2) When to use rerank? After an initial broad retrieval; rerank focuses on relevance within a manageable candidate set.
3) How to stop hallucinations? Grounded prompts, strict instructions, cite sources, and return “not found” when needed.
4) Embedding best practices? Chunk consistently, store metadata, normalize vectors if your DB needs it, and batch for throughput.
5) Hybrid vs vector-only? Hybrid improves recall on exact terms and broader semantics; rerank organizes combined results.
6) How to evaluate? Track retrieval (Recall@k, NDCG) and answer (faithfulness, completeness, citation accuracy).
7) Token cost control? Truncate inputs, summarize long context, cap max_tokens
, and cache frequent answers.
8) Latency improvements? Stream outputs, reduce top-k, colocate services, and avoid unnecessary second calls.
9) Safety approaches? Classify/deny unsafe content, redact PII, and log policy decisions with rationales.

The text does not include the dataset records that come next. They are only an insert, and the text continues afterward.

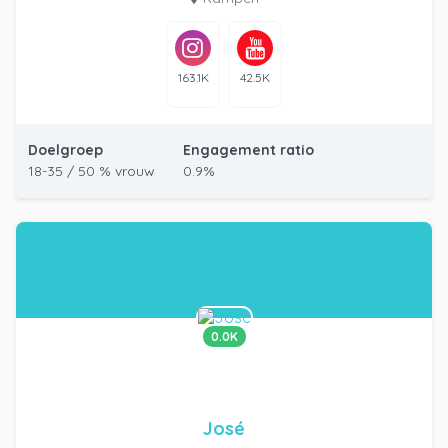
163.1K
42.5K
Doelgroep
Engagement ratio
18-35 / 50 % vrouw
0.9%
0.0K
José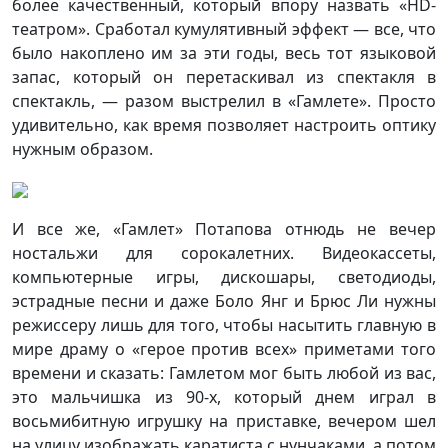
более качественный, который впору назвать «HD-
театром». Сработал кумулятивный эффект — все, что
было накоплено им за эти годы, весь тот языковой
запас, который он перетаскивал из спектакля в
спектакль, — разом выстрелил в «Гамлете». Просто
удивительно, как время позволяет настроить оптику
нужным образом.
И все же, «Гамлет» Потапова отнюдь не вечер
ностальжи для сорокалетних. Видеокассеты,
компьютерные игры, дискошары, светодиоды,
эстрадные песни и даже Боло Янг и Брюс Ли нужны
режиссеру лишь для того, чтобы насытить главную в
мире драму о «герое против всех» приметами того
времени и сказать: Гамлетом мог быть любой из вас,
это мальчишка из 90-х, который днем играл в
восьмибитную игрушку на приставке, вечером шел
на улицу изображать каратиста с нунчаками, а потом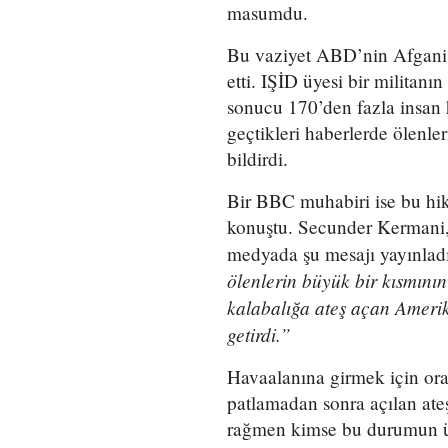
masumdu.
Bu vaziyet ABD’nin Afganis
etti. IŞİD üyesi bir militan
sonucu 170’den fazla insan 
geçtikleri haberlerde ölenle
bildirdi.
Bir BBC muhabiri ise bu hik
konuştu. Secunder Kermani, g
medyada şu mesajı yayınlad
ölenlerin büyük bir kısmın
kalabalığa ateş açan Amerik
getirdi.”
Havaalanına girmek için ora
patlamadan sonra açılan ateş
rağmen kimse bu durumun ü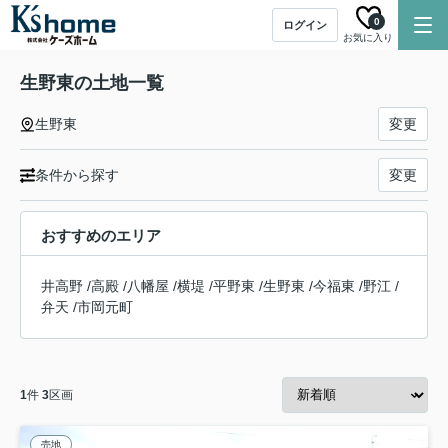
0
ログイン
お気に入り
生野東の土地一覧
生野東
変更
条件から探す
変更
おすすめのエリア
井高野
/
高殿
/
八幡屋
/
横堤
/
平野東
/
生野東
/
今福東
/
野江
/
弁天
/
市岡元町
1
件
3
区画
売地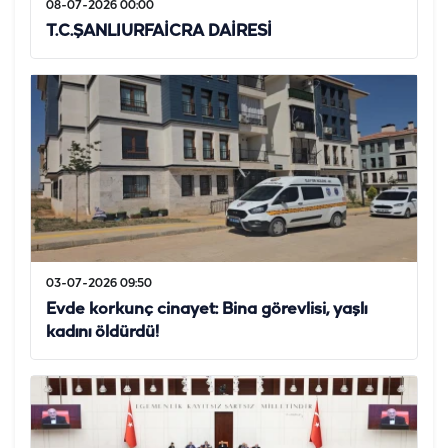
08-07-2026 00:00
T.C.ŞANLIURFAİCRA DAİRESİ
03-07-2026 09:50
Evde korkunç cinayet: Bina görevlisi, yaşlı
kadını öldürdü!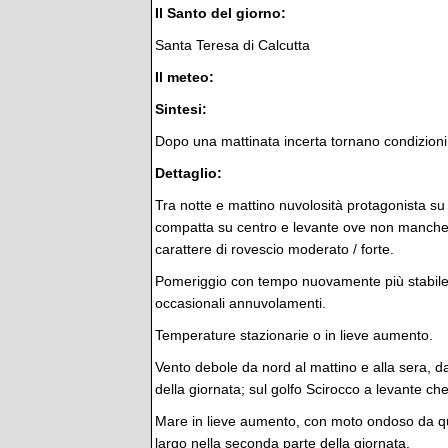
Il Santo del giorno:
Santa Teresa di Calcutta
Il meteo:
Sintesi:
Dopo una mattinata incerta tornano condizioni 
Dettaglio:
Tra notte e mattino nuvolosità protagonista su 
compatta su centro e levante ove non manche
carattere di rovescio moderato / forte.
Pomeriggio con tempo nuovamente più stabi
occasionali annuvolamenti.
Temperature stazionarie o in lieve aumento.
Vento debole da nord al mattino e alla sera, da
della giornata; sul golfo Scirocco a levante c
Mare in lieve aumento, con moto ondoso da q
largo nella seconda parte della giornata.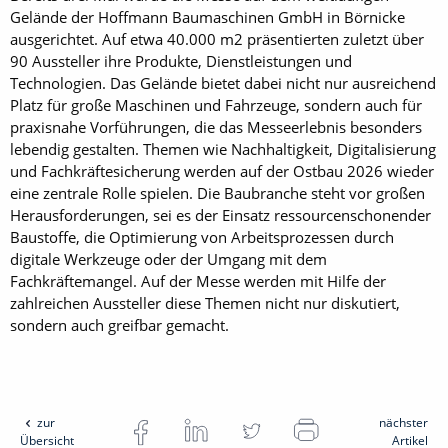
Gelände der Hoffmann Baumaschinen GmbH in Börnicke
ausgerichtet. Auf etwa 40.000 m2 präsentierten zuletzt über
90 Aussteller ihre Produkte, Dienstleistungen und
Technologien. Das Gelände bietet dabei nicht nur ausreichend
Platz für große Maschinen und Fahrzeuge, sondern auch für
praxisnahe Vorführungen, die das Messeerlebnis besonders
lebendig gestalten. Themen wie Nachhaltigkeit, Digitalisierung
und Fachkräftesicherung werden auf der Ostbau 2026 wieder
eine zentrale Rolle spielen. Die Baubranche steht vor großen
Herausforderungen, sei es der Einsatz ressourcenschonender
Baustoffe, die Optimierung von Arbeitsprozessen durch
digitale Werkzeuge oder der Umgang mit dem
Fachkräftemangel. Auf der Messe werden mit Hilfe der
zahlreichen Aussteller diese Themen nicht nur diskutiert,
sondern auch greifbar gemacht.
zur
nächster
Übersicht
Artikel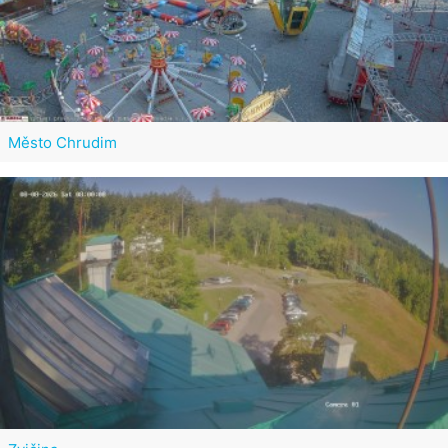
Město Chrudim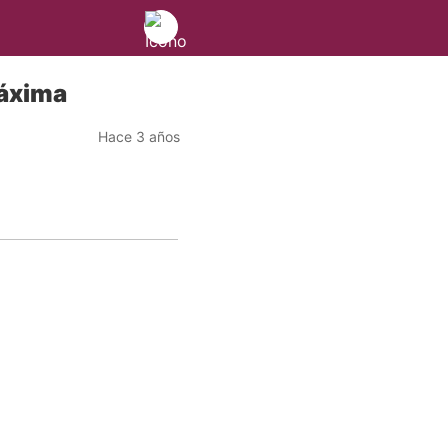
máxima
Hace 3 años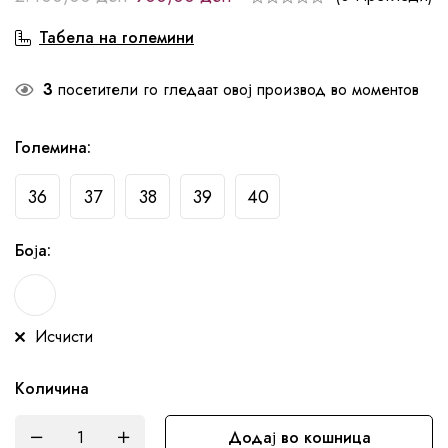
Табела на големини
3
посетители го гледаат овој производ во моментов
Големина
:
36
37
38
39
40
Боја
:
Исчисти
Количина
Додај во кошница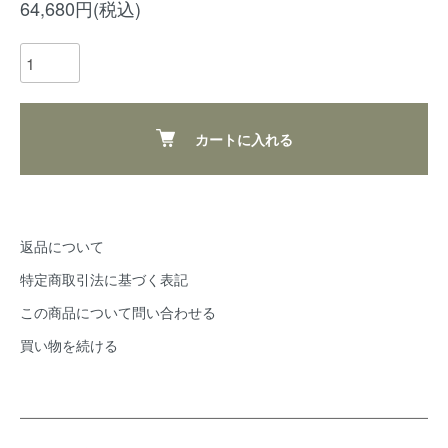
64,680円(税込)
カートに入れる
返品について
特定商取引法に基づく表記
この商品について問い合わせる
買い物を続ける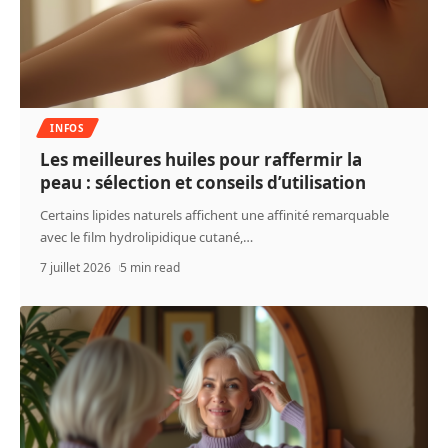
INFOS
Les meilleures huiles pour raffermir la
peau : sélection et conseils d’utilisation
Certains lipides naturels affichent une affinité remarquable
avec le film hydrolipidique cutané,
…
7 juillet 2026
5 min read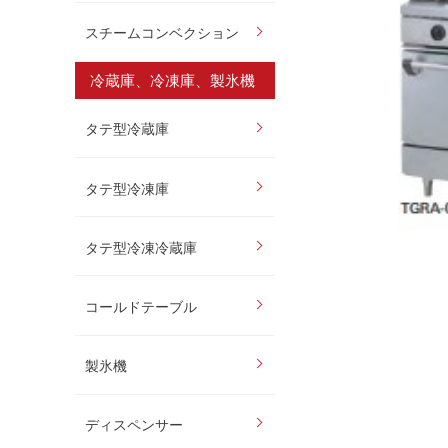
スチームコンベクション
冷蔵庫、冷凍庫、製氷機
タテ型冷蔵庫
タテ型冷凍庫
タテ型冷凍冷蔵庫
コールドテーブル
製氷機
ディスペンサー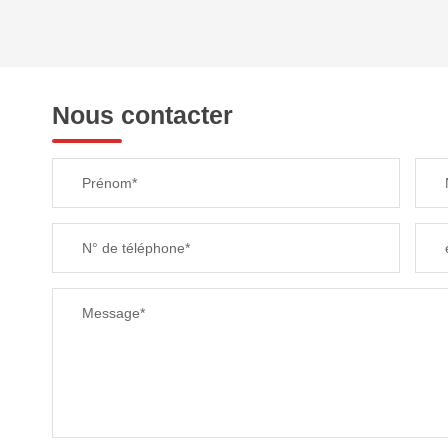
REVENU MENSUEL PAR MÉNAGE
Nous contacter
TAXE FONCIÈRE
Prénom*
SUPERFICIE :
N° de téléphone*
RESTAURANTS ET CAFÉS
Message*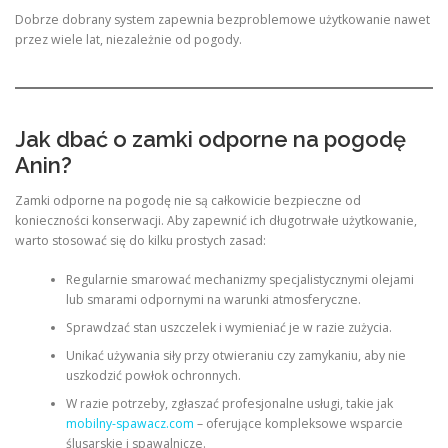
Dobrze dobrany system zapewnia bezproblemowe użytkowanie nawet
przez wiele lat, niezależnie od pogody.
Jak dbać o zamki odporne na pogodę
Anin?
Zamki odporne na pogodę nie są całkowicie bezpieczne od
konieczności konserwacji. Aby zapewnić ich długotrwałe użytkowanie,
warto stosować się do kilku prostych zasad:
Regularnie smarować mechanizmy specjalistycznymi olejami
lub smarami odpornymi na warunki atmosferyczne.
Sprawdzać stan uszczelek i wymieniać je w razie zużycia.
Unikać używania siły przy otwieraniu czy zamykaniu, aby nie
uszkodzić powłok ochronnych.
W razie potrzeby, zgłaszać profesjonalne usługi, takie jak
mobilny-spawacz.com
– oferujące kompleksowe wsparcie
ślusarskie i spawalnicze.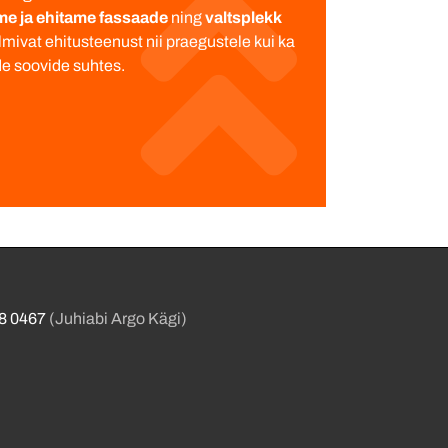
e ja ehitame fassaade
ning
valtsplekk
lmivat ehitusteenust nii praegustele kui ka
de soovide suhtes.
8 0467
(Juhiabi Argo Kägi)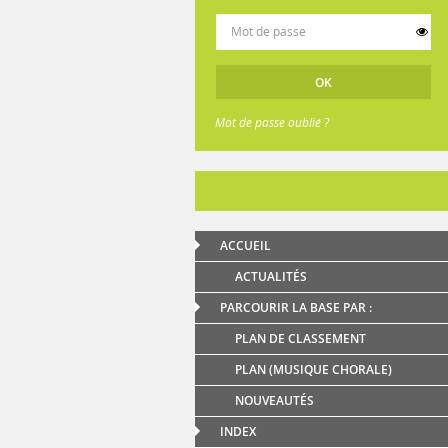
Mot de passe oublié ?
ACCUEIL
ACTUALITÉS
PARCOURIR LA BASE PAR :
PLAN DE CLASSEMENT
PLAN (MUSIQUE CHORALE)
NOUVEAUTÉS
INDEX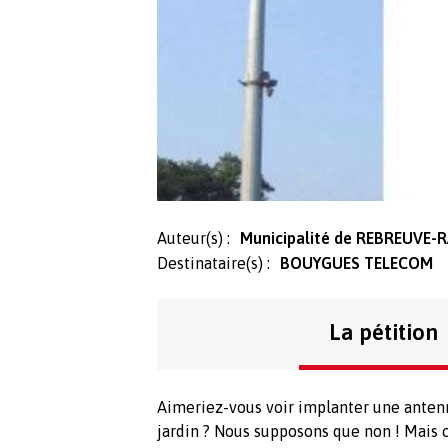
Auteur(s) :
Municipalité de REBREUVE
Destinataire(s) :
BOUYGUES TELECOM
La pétition
Aimeriez-vous voir implanter une anten
jardin ? Nous supposons que non ! Mais c’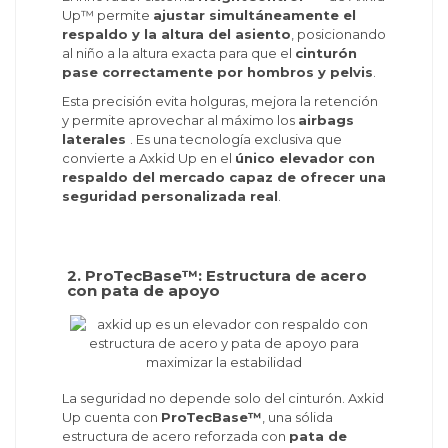
Up™ permite
ajustar simultáneamente el
respaldo y la altura del asiento
, posicionando
al niño a la altura exacta para que el
cinturón
pase correctamente por hombros y pelvis
.
Esta precisión evita holguras, mejora la retención
y permite aprovechar al máximo los
airbags
laterales
. Es una tecnología exclusiva que
convierte a Axkid Up en el
único elevador con
respaldo del mercado capaz de ofrecer una
seguridad personalizada real
.
2. ProTecBase™: Estructura de acero
con pata de apoyo
La seguridad no depende solo del cinturón. Axkid
Up cuenta con
ProTecBase™
, una sólida
estructura de acero reforzada con
pata de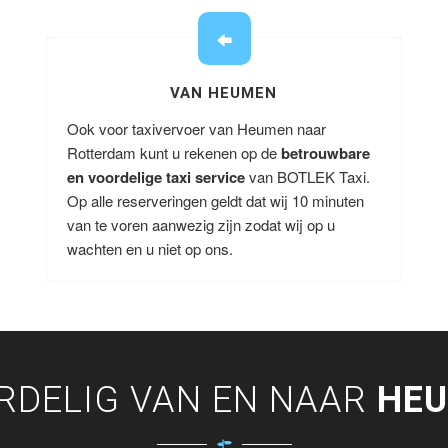
VAN HEUMEN
Ook voor taxivervoer van Heumen naar
Rotterdam kunt u rekenen op de
betrouwbare
en voordelige taxi service
van BOTLEK Taxi.
Op alle reserveringen geldt dat wij 10 minuten
van te voren aanwezig zijn zodat wij op u
wachten en u niet op ons.
RDELIG VAN EN NAAR
HE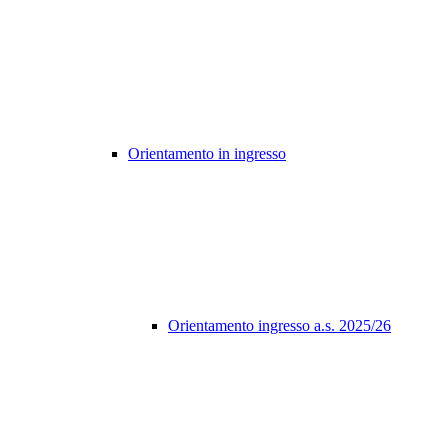
Orientamento in ingresso
Orientamento ingresso a.s. 2025/26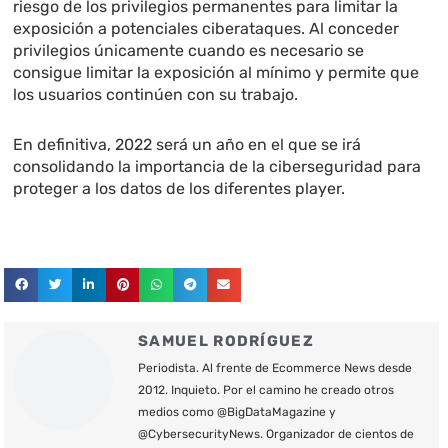
riesgo de los privilegios permanentes para limitar la
exposición a potenciales ciberataques. Al conceder
privilegios únicamente cuando es necesario se
consigue limitar la exposición al mínimo y permite que
los usuarios continúen con su trabajo.
En definitiva, 2022 será un año en el que se irá
consolidando la importancia de la ciberseguridad para
proteger a los datos de los diferentes player.
SAMUEL RODRÍGUEZ
Periodista. Al frente de Ecommerce News desde
2012. Inquieto. Por el camino he creado otros
medios como @BigDataMagazine y
@CybersecurityNews. Organizador de cientos de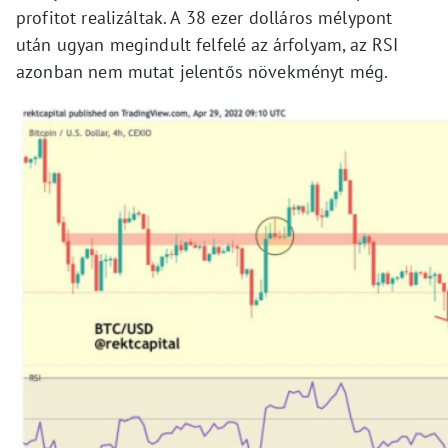
profitot realizáltak. A 38 ezer dolláros mélypont
után ugyan megindult felfelé az árfolyam, az RSI
azonban nem mutat jelentős növekményt még.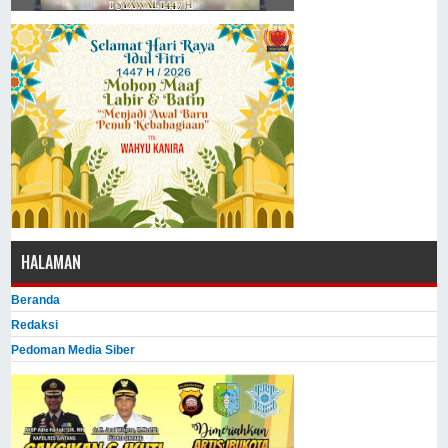
HALAMAN
Beranda
Redaksi
Pedoman Media Siber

10) Multilingual tactics? Use multilingual embeddings, detect language, prioritize same-language sources.
11) Handling ACLs? Filter at retrieval and regenerate only from authorized snippets; audit access.
12) Fine-tune vs prompt? Start with prompting; consider tuning when consistent domain phrasing or format is crucial.
13) Prevent prompt drift? Version prompts, add tests, and use strict system instructions.
14) Vector DB selection? Based on ops team skills, filters, scale, and cost; benchmark recall/latency.
15) Streaming UX tips? Show sources first, then stream the answer; allow user interrupts.
16) Retry strategy? Exponential backoff with jitter; idempotency keys to avoid duplicate writes.
17) Logging essentials? Request IDs, token counts, latencies, selected docs, and rerank scores.
18) Batch ingestion? Use queues, batch embeddings, and parallel upserts; checkpoint progress.
19) On-prem considerations? Network egress control, latency tradeoffs, and compliance audits.
20) KPIs for success? Self-serve deflection, first-contact resolution, search CTR, doc coverage, and time-to-answer.